Ce matin nous y avons croisé de nombreux visages habillés de masques en tissus faits maison. La collection printemps-été est sortie. Après les filtres à café scotchés sur les joues, les Mayençais sont passés dans la catégorie semi-pro.

Mon mari et moi sommes encore dans la tribu des naturistes du museau. Mais inspirés par des cousins français (déjà équipés aux dépens du linge de maison), nous avions décidé de nous y mettre. La machine à coudre est prête.

Il semblerait que partout l’adaptation franchisse les mêmes étapes

Nous suivons un parcours parallèle d’apprivoisement de la crise et de la peur, de nos besoins de contrôle face à un ennemi invisible.

Le pic des blagues-soupapes est passé : place à la couture de masques et aux casse-têtes.

Au traçage de ces semaines particulières pour l’Histoire. Nous avons reçu le même jour des conseils anglais pour consigner notre confinement et des instructions allemandes pour journaux de quarantaine pour enfants (en vue d’une exposition). Même privé de sortie et isolé, l’être humain reste un animal (de réseau) social.

Comme tout le monde nous avons passé les fêtes de Pâques seuls à la maison. Seuls, mais à quatre et ça c’est déjà chouette. Avec notre reste de farine, mon mari a pétri des hot cross buns épicés, tradition pascale anglaise. Et le lapin de Pâques (der Osterhase) a caché des œufs dans notre jardin (en chocolat, ouf, pas des œufs durs colorés comme ça se fait beaucoup ici).

C’est ça peut-être le plus dur dans cette crise sanitaire internationale : la fermeture des frontières.

Mon étudiant de fils se confine à Lyon chez des amis et avec ses bouquins. Il révise pour des concours-mirages qui auraient dû commencer mi-avril. Bien sûr aujourd’hui chaque foyer navigue seul dans la tempête sur son radeau.

Même avec les voisins nous devons nous téléphoner (qui veut jouer au bac belge ?). Néanmoins, se savoir coupé des siens par autre chose que des kilomètres et du temps de transport, ça amplifie l’inquiétude latente.

Quand allons-nous nous revoir ? Et dans quelles conditions ?

Alors dimanche avec notre fils, nous nous sommes appelés par écran interposé. Le soleil était de sortie (lui au moins). Pour tout le monde à Mainz, c’était Pâques au balcon (ou à la fenêtre). Les filles ont monté la tente dans notre jardin de poche pour quelques nuits d’évasion. Nous avons salué nos voisins de loin en mangeant nos chocolats.
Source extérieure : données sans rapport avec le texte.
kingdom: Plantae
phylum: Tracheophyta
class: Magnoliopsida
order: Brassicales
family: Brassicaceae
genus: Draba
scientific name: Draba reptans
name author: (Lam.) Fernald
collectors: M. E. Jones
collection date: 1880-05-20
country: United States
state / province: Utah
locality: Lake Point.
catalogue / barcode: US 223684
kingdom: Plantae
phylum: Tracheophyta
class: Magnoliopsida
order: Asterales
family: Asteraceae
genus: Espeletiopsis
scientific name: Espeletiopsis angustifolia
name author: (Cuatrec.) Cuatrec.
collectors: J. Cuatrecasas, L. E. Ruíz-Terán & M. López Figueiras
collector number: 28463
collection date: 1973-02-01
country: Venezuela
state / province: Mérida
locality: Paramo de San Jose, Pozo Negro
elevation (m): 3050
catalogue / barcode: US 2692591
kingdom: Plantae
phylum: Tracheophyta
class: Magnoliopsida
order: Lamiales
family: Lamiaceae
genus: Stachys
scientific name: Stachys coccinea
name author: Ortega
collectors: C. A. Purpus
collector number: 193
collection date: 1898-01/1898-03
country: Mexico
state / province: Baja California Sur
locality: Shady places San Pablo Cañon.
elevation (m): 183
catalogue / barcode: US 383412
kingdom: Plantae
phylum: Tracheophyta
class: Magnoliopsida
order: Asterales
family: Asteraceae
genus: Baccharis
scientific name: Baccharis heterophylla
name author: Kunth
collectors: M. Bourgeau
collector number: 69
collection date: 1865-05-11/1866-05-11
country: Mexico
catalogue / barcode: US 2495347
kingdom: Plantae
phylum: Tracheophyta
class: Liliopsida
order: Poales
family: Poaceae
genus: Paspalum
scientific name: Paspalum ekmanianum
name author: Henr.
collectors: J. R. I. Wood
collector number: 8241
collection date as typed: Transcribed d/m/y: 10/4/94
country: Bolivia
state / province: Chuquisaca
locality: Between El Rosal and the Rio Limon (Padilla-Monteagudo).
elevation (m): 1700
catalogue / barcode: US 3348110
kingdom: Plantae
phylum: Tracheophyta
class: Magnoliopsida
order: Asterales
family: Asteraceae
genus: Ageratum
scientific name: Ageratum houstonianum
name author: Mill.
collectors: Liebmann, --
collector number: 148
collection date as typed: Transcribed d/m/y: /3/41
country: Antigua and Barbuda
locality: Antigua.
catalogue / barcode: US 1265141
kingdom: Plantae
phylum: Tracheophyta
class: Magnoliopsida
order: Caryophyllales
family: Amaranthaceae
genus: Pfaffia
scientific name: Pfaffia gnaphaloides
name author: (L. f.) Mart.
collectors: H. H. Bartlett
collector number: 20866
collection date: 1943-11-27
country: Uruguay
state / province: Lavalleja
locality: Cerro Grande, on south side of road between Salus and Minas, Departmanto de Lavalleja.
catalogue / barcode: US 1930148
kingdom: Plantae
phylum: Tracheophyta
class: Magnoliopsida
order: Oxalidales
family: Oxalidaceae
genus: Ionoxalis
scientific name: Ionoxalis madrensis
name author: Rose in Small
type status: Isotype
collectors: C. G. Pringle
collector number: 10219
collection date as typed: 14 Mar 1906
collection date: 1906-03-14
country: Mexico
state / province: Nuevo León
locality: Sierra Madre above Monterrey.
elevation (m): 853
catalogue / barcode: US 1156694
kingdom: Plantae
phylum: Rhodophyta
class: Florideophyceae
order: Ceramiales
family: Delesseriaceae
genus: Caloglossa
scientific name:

Et nous leur avons offert des hot cross buns, à la nouvelle mode : en les posant devant leur porte et en partant en courant.

Comme quand j’étais petite et qu’on allait sonner chez les voisins pour s’amuser.

Estelle Hugonnet

Française expatriée en Allemagne à Mainz depuis bientôt deux ans, pour le travail de son mari anglais. Elle a trois enfants, deux en Allemagne, et un étudiant en France.